En France, l'association CCFD-Terre solidaire, relaxée le 30 septembre dans la plainte en diffamation déposée par un dictateur africain corrompu, observe une montée en puissance de la mobilisation citoyenne : 450000 personnes se sont jointes sur Internet à la campagne : "Stop paradis fiscaux".
D'autres associations prennent les armes du droit face à l'inaction d'un parquet aux ordres du pouvoir en place. Sherpa et Transparence International ont ainsi permis des enquêtes sur les "biens mal acquis" de dirigeants africains manifestement corrompus. Les premières saisies, encore très modestes, viennent d'avoir lieu.
Dans le procès de Jacques Chirac, le parquet s'est ridiculisé en demandant la relaxe de tous les prévenus. Cette attitude a donné à l'association Anticor, qui avait demandé à se constituer partie civile, un succès d'estime qui s'est confirmé par un record d'adhésions.
Pierre Lascoumes, universitaire connu pour ses travaux sur la lutte contre la corruption considère qu'on ne peut désormais s'en remettre à la seule représentation parlementaire. Il appelle à constituer des Etats généraux de la probité publique, et à organiser une délibération publique par étapes, sur le modèles de conférences de citoyens. Il en espère un consensus sur des mesures à prendre et un nouveau rapport de forces pour contraindre le législateur.
Des liens internationaux se construisent sur le plan européen, à partir notamment du réseau FLARE. Libera, membre du réseau pour l'Italie, a obtenu l'adoption d'une loi pour restituer à la société civile les biens mafieux saisis (autrefois mis aux enchères, ils étaient vendus à des prête-noms).

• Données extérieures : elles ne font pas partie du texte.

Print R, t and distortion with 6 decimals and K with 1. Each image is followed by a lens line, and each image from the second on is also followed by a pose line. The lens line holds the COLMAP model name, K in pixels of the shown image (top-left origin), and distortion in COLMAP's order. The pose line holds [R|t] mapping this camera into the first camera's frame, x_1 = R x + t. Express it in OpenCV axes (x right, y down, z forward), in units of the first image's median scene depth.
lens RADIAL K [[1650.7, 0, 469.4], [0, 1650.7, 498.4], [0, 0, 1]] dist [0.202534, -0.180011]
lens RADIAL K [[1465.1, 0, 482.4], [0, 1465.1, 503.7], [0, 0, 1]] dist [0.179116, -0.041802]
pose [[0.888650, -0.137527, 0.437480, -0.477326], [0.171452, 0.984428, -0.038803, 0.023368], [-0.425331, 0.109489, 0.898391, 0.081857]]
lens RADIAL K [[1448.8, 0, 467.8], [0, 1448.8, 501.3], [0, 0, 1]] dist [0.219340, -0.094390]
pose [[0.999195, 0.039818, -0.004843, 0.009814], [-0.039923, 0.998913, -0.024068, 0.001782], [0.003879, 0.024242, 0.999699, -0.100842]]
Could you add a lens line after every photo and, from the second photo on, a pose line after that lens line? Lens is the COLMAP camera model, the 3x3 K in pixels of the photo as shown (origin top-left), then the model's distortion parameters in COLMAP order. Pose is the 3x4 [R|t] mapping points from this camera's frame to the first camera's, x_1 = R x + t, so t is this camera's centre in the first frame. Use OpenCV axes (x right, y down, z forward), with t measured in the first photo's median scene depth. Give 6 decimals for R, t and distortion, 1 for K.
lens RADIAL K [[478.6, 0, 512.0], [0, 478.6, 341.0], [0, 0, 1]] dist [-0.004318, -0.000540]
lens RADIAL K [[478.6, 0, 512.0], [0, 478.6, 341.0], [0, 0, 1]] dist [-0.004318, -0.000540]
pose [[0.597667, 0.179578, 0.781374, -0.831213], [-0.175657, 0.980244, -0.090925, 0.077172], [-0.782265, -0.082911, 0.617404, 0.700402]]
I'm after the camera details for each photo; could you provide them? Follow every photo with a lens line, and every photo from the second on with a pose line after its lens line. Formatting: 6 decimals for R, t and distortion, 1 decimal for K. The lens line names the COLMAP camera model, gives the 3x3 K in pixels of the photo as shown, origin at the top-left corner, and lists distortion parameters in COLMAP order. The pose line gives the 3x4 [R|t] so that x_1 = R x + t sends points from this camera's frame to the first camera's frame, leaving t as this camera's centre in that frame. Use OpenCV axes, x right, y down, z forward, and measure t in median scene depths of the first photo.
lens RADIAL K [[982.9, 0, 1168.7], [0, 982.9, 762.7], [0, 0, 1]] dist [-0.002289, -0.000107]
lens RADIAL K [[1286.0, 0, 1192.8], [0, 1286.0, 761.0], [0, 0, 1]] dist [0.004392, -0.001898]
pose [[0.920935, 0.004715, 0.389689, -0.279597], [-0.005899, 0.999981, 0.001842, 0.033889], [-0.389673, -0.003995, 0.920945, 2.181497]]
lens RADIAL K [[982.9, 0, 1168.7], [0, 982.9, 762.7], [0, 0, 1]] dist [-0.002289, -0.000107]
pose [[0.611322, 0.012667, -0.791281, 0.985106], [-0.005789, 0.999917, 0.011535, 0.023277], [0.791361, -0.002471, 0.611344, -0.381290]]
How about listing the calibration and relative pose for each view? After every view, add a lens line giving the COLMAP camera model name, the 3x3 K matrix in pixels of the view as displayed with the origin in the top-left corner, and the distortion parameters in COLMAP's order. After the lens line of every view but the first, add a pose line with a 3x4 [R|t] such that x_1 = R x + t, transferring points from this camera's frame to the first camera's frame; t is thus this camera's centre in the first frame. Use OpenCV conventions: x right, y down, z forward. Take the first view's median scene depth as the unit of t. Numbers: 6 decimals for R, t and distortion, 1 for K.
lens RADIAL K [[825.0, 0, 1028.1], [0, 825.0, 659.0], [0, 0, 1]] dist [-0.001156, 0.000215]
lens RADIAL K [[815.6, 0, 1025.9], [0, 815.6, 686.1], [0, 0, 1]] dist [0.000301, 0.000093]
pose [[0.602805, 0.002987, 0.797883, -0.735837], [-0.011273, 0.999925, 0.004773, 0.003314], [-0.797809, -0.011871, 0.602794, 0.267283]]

Ce mouvement est embryonnaire à l'échelle mondiale, où l'Alliance des ONG contre la corruption doit encore s'appuyer sur l'ONU. Cependant, ces initiatives donnent toute leur importance à l'universalisme des droits de l'homme pour lutter contre les abus.
En effet, comme le rappelle l'introduction de la Déclaration des droits de l'homme de 1789, le mépris des droits de l'homme est la cause de la corruption des gouvernements. Face à ce mépris, l'article II de la Déclaration rappelle que la résistance à l'oppression demeure un droit naturel et imprescriptible. Tout pouvoir ne vit que de ceux qui s'y résignent. L'esprit de corruption tire sa force de la résignation, de l'indifférence, de la soumission... Mais il arrive que le pouvoir se délite par ses abus et que le peuple se refuse à l'oligarchie corrompue.